Experience supports these claims. Legalized private minibuses in Nairobi have improved both the quality and the financial condition of public transport. Private truckers in Tanzania similarly proved to be more efficient than their state competitors.

One World Bank official was prompted to challenge the "ridiculous myth that there are no entrepreneurs in Third World countries." Observing that "entrepreneurs go where the action is," he predicted that "pretty soon there'll be one hell of an entrepreneurial explosion in the private sectors of many developing countries."

Spaghetti Socialism

ROME—It would be surprising if, while governments all over the world are being forced to change their attitudes toward the welfare state, the Italian government refused to reconsider its policies.
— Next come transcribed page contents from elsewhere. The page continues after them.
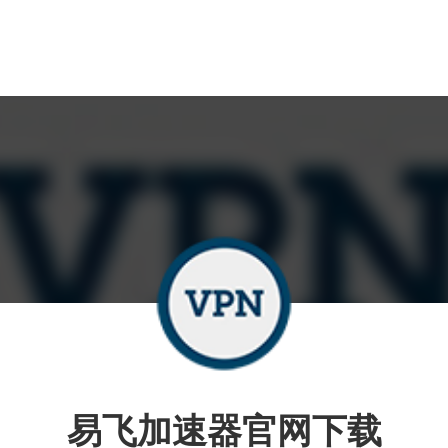
易飞加速器官网下载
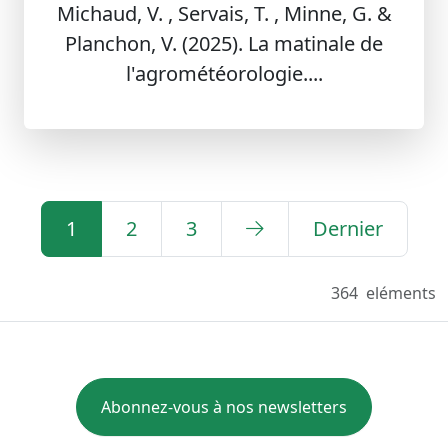
Michaud, V. , Servais, T. , Minne, G. &
Planchon, V. (2025). La matinale de
l'agrométéorologie....
1
2
3
Dernier
364
eléments
Abonnez-vous à nos newsletters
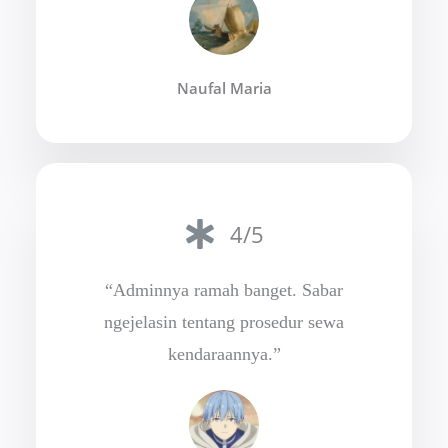
Naufal Maria
4/5
“Adminnya ramah banget. Sabar
ngejelasin tentang prosedur sewa
kendaraannya.”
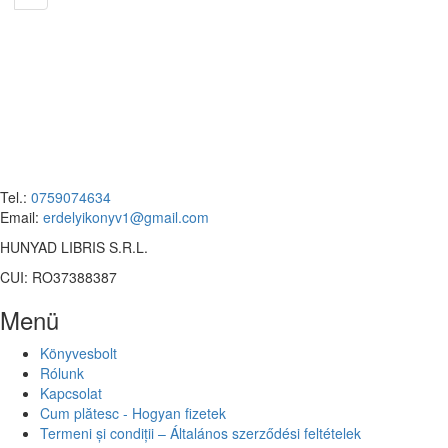
Tel.:
0759074634
Email:
erdelyikonyv1@gmail.com
HUNYAD LIBRIS S.R.L.
CUI: RO37388387
Menü
Könyvesbolt
Rólunk
Kapcsolat
Cum plătesc - Hogyan fizetek
Termeni și condiții – Általános szerződési feltételek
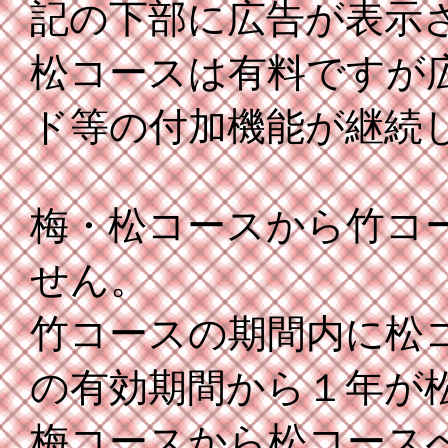
記の下部に広告が表示
松コースは有料ですが
ド等の付加機能が継続
梅・松コースから竹コ
せん。
竹コースの期間内に松
の有効期間から１年が
梅コースから松コース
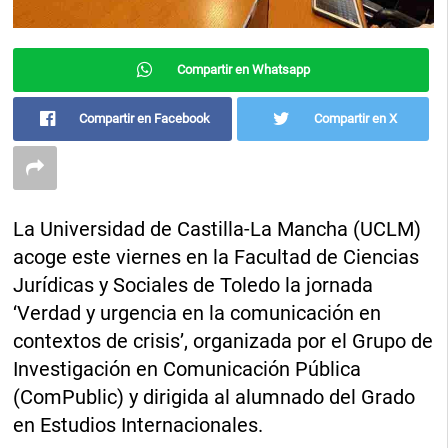
Compartir en Whatsapp
Compartir en Facebook
Compartir en X
La Universidad de Castilla-La Mancha (UCLM)
acoge este viernes en la Facultad de Ciencias
Jurídicas y Sociales de Toledo la jornada
‘Verdad y urgencia en la comunicación en
contextos de crisis’, organizada por el Grupo de
Investigación en Comunicación Pública
(ComPublic) y dirigida al alumnado del Grado
en Estudios Internacionales.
The irony is that the reconsideration of Italy's system of government intervention and welfarism has been done during the tenure of the first Socialist prime minister in Italian history. Those who remember the political platform of the Italian Socialist Party in the recent past—in 1963 they happily declared their intention to nationalize everything, with the possible exception of barbershops—will appreciate the magnitude of the change.

Here are a few examples. Prime Minister Bettino Craxi's government has gradually relaxed some of the restrictions on foreign exchange. Italians are now allowed to use their credit cards abroad without obtaining permission from the foreign exchange office. The amount of cash that Italians may use for tourism has been substantially increased, as has the ceiling on total yearly spending abroad. Though the remaining restrictions would still be considered intolerable in most Western countries, progress has been made.

In the matter of taxation, Minister of Industry Renato Altissimo has succeeded in securing tax exemption for reinvested profits in order to stimulate investments. And the minister of finance has promised to revise the tax structure, which should simplify the tax code and reduce rates across the board.

But the most significant change has been in the area of social welfare. Socialist Minister of Labor and Social Security Gianni De Michelis has proposed to trim the welfare state by introducing means tests.

This is a drastic departure from the regnant philosophy of a few years ago, when the universality of state welfare enjoyed the status of dogma and was not to be questioned. Experience has forced the Socialists to rethink their position: the national health service, which was introduced in 1980, has proved to be such a failure—"the scandal of the century," according to the leftist weekly Espresso—that everyone agrees on the need for some reform. Something must be done about a system that costs Italian taxpayers over $20 billion a year and provides service that's so poor that more than half the population ignores it and opts for private medical care.

De Michelis's solution: to replace the present arrangement with a three-tiered system that provides full benefits for families with incomes under $7,000 a year, partial benefits for those earning between $7,000 and $14,000 a year, and nothing for those earning more than $14,000.

The catch is that De Michelis's proposed reform does not include any plan for cutting down the number of state welfare bureaucrats. The result might be that we'll have a system serving a fraction of the total population but still employing a gigantic bureaucracy.

Despite these inconsistencies, the important fact is that many former advocates of statism are recognizing that we should move towards a society based on meno stato e piu mercato (less government, more market). Only time will tell whether these admirable intentions will be followed by equally admirable results.

—Antonio Martino

Global Roundup

? Reds like green. The newspaper of the Italian Communist Party, L'Unita, has broken down and begun publishing the daily report from the Milan stock exchange. Financial Editor Renzo Stefanelli says defensively: the paper is simply giving its readers, who include "many executives in private business." what they want.